Orange County

Man Sentenced For 1994 Stabbing Murder of Ex-Girlfriend

The case went dark for more than a decade until new DNA evidence provided new leads.

Shackled at the waist and sitting in an Orange County courtroom, a convicted killer heard his fate Friday and spoke to the family of the victim for the first time in nearly two decades.

Sam Lopez, 43, said over and over he was sorry for killing his on-again, off-again girlfriend Cathy Torrez 21 years ago. He apologized to the police, to the court and eventually to her family who listened on in the courtroom as the judge sentenced him to 26 years to life in prison.

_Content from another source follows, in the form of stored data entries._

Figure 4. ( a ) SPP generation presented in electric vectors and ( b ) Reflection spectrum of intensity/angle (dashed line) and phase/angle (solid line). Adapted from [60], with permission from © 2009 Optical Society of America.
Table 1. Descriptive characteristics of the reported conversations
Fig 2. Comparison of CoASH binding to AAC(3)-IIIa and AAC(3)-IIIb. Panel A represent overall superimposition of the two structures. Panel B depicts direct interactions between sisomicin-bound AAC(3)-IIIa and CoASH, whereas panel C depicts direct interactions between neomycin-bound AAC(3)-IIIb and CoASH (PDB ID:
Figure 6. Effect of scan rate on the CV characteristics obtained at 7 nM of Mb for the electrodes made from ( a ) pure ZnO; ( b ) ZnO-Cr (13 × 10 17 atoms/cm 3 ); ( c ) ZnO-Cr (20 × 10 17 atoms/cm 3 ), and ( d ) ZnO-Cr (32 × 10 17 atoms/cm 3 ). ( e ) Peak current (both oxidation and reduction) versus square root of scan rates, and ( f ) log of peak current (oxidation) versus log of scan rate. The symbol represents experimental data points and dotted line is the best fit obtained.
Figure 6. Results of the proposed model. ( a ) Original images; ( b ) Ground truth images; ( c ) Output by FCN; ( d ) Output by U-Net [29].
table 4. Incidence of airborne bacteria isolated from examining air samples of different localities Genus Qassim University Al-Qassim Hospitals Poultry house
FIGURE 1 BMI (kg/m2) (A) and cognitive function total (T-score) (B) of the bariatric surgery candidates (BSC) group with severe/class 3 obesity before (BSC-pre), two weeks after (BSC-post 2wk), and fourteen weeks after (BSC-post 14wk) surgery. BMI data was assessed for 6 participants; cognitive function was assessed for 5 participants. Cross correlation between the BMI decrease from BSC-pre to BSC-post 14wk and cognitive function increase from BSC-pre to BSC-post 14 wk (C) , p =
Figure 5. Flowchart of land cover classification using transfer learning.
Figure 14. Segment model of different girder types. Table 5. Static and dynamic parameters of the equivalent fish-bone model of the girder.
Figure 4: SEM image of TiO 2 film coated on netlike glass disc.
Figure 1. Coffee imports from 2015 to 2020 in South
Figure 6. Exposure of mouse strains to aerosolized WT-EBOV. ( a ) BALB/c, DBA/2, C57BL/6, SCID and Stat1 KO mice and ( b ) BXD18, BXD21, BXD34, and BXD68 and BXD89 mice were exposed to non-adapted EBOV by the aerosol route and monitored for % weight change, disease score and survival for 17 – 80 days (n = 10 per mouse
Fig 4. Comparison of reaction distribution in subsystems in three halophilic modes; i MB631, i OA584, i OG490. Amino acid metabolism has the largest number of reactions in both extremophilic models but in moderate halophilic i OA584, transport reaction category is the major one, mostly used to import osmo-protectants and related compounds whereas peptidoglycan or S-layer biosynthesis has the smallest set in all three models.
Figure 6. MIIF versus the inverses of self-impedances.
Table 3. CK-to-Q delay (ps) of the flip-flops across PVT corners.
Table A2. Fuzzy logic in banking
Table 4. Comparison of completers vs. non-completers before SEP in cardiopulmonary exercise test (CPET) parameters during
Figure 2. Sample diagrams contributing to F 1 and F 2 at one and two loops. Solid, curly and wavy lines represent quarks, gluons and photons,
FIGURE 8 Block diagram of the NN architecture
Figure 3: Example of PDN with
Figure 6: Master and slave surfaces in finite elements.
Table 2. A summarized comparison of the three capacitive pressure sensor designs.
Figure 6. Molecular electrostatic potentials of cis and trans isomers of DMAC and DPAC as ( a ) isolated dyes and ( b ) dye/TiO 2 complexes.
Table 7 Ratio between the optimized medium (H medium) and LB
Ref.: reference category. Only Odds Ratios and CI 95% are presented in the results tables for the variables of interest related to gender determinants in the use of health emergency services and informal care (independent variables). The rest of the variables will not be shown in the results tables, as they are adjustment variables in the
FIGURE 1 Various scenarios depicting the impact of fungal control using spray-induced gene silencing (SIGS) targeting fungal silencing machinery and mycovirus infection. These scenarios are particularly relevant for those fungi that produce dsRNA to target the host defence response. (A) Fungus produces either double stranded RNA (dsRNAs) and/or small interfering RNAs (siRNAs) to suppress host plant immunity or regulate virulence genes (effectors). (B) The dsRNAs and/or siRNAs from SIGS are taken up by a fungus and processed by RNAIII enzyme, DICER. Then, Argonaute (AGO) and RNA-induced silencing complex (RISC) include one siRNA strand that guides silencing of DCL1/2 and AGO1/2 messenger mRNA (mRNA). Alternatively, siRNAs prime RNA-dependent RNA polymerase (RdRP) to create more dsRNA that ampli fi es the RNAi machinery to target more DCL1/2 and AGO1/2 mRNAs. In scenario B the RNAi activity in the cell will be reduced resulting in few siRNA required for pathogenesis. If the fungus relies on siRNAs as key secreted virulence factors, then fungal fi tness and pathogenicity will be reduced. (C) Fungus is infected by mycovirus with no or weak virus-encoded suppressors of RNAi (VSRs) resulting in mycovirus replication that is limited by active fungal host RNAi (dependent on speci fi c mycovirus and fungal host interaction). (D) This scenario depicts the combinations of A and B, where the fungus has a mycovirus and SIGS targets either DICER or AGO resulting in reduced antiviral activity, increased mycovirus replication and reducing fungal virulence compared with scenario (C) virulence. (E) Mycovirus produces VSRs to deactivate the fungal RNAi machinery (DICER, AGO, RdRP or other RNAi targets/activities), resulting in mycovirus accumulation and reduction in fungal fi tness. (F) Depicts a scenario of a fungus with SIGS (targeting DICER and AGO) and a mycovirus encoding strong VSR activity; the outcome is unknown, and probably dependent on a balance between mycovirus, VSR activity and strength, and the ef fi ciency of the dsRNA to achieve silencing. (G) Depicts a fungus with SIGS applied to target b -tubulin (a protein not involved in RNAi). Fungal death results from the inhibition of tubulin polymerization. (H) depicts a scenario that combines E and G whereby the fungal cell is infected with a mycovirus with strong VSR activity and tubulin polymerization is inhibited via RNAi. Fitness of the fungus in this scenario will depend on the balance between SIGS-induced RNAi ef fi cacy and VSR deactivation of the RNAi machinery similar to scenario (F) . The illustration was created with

He addressed the court and said, "None of them asked for this ... I brought them everything."

The 43-year-old cabinet maker was described as a jilted lover by prosecutors who killed his 20-year-old girlfriend in 1994.

"Your love for her was not love, it was betrayal," Claudia Cervantes told Lopez during his sentencing, Torrez's cousin.

Torrez, Cal State Fullerton student, disappeared after leaving work one February day. Her body was found in the trunk of her car a week after she went missing. She was repeatedly stabbed, had wounds to her neck, upper chest, head, chin, forearm, back and right thigh, along with cuts on her hands. She'd been stabbed 70 times.

There was no blood, no DNA, nothing that tied Lopez to her murder. The case went cold for more than a decade until new evidence provided new leads.

Sam Lopez and his cousin Xavier Lopez were arrested in 2007 and charged with murder in Torrez's death.

A jury deliberated for two days on the murder charges for Sam Lopez and found him guilty on March 3 based on circumstantial evidence.

Xavier Lopez's pre-trail hearing is scheduled for May 29.

During Sam Lopez's sentencing, he said he hoped his words brought some small amount of relief for the pain felt by her family.

Torrez's sister, Tina Mora, said that after 21 years of denial, she wanted to hear Sam Lopez admit the truth to God.

"Let God know how you realized she was still alive, then explain to him how you were able to stab her one last time," Mora said.

Sam Lopez said, what he did was a "horrible act" and that "everything they said was true. She was a wonderful person with a promising future and I took everything from here.

Outside of the court, Torrez's mother, Mary Bennett, said what she heard was what she always believed, that Sam Lopez was her daughter's killer.

"I think I'm still in shock hearing him speak," Bennett said. "But to me there was no remorse, those were just words he uttered that's all."

She attributed her faith and strength with getting her through two decades of uncertainty ... and now that uncertainty is finally over.